How to use electoral bonds?
The bonds will be issued in multiples of Rs 1,000, Rs 10,000, Rs 100,000 and Rs 1 crore (the range of a bond is between Rs 1,000 to Rs 1 crore). These will be available at some branches of SBI. A donor with a KYC-compliant account can purchase the bonds and can then donate them to the party or individual of their choice. Now, the receiver can encash the bonds through the party’s verified account. The electoral bond will be valid only for fifteen days.
Electoral bonds: Conditions
1. Any party that is registered under section 29A of the Representation of the Peoples Act, 1951 and has secured at least one per cent of the votes polled in the most recent General elections or Assembly elections is eligible to receive electoral bonds.

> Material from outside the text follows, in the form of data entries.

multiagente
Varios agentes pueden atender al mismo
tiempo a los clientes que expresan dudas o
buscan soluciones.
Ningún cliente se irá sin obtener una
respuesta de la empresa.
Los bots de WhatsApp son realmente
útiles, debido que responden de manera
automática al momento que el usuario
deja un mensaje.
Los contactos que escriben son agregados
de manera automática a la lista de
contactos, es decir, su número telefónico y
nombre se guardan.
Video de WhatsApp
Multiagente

The party will be allotted a verified account by the Election Commission of India (ECI) and the electoral bond transactions can be made only through this account.
2. The electoral bonds will not bear the name of the donor. Thus, the political party might not be aware of the donor’s identity.
Are electoral bonds taxable?
In February 2017, the then finance minister Arun Jaitley said that the donations would be tax deductible. Hence, a donor will get a deduction and the recipient, or the political party, will get tax exemption, provided returns are filed by the political party.
Why were electoral bonds introduced in India?
According to government, electoral bonds were being introduced to ensure that all the donations made to a party would be accounted for in the balance sheets without exposing the donor details to the public.
The government said that electoral bonds would keep a tab on the use of black money for funding elections. In the absence of electoral bonds, donors would have no option but to donate by cash after siphoning off money from their businesses, the government said.
Previous System of funding
- Before the budget of 2017, if a political party got a donation of less than Rs. 20,000 from a donor, then it was not mandatory to reveal the source of fund.
- This rule was misused and near about all the political parties said that they received 90% of their political fund in the denomination of less than Rs. 20000.
- So a huge amount of black money was generated and used in the election campaigning.
- On the basis of the recommendation of the Election Commission, in Budget 2017 the government reduced the limit of anonymous donation to Rs. 2000 only.
- The concept of Electoral bonds was introduced in the Finance Bill 2017, and was facilitated through multiple amendments in the Finance Act 2017.
- The Communist Party of India (Marxist) and the NGO Association for Democratic Reforms (ADR) had moved to the SC against the electoral bonds.
- They argued, ordinary citizens will not know who is donating how much to which political party, and it would add to the woes of the Indian democracy.
- It may also tilt the balance in favour of one political party. For example, in FY 2018, the ruling party received 95% of the total bonds
- Private corporate interests may take precedence over the needs and rights of the people of the State in policy considerations.
Supreme Court’s stand
- According to SC, if the identity of the buyers of electoral bonds is not known, the efforts of the government to curtail black money in elections would be “futile”.
- It has directed the Finance Ministry to reduce window of purchasing electoral bonds.
- It has directed all political parties to furnish receipts of funding received through electoral bonds and details of identity of donors in a sealed cover to the Election Commission.
Central Governments stand
- Electoral Bond Scheme is an alternative to cash donations to ensure transparency in political funding, and check the use of black money for funding elections.
- Political party have to file returns before the EC as to how much money has come through electoral bonds, which will provide
- The right of the buyer to purchase bonds without having to disclose his preference of political party is in furtherance of his right to privacy.
- Keeping the identity of the donor anonymous is also an extension to his right to vote in secret ballot.
- Allegations that nobody would know about the donors is wrong, as the Income Tax department will have access to this information.
It can be said that the release of electoral bonds will restrict the generation of black money up to some extent. But the rule that identity of the donors will be kept confidential may make futile the exercise to eliminate black money, as it may just end up making Black money White.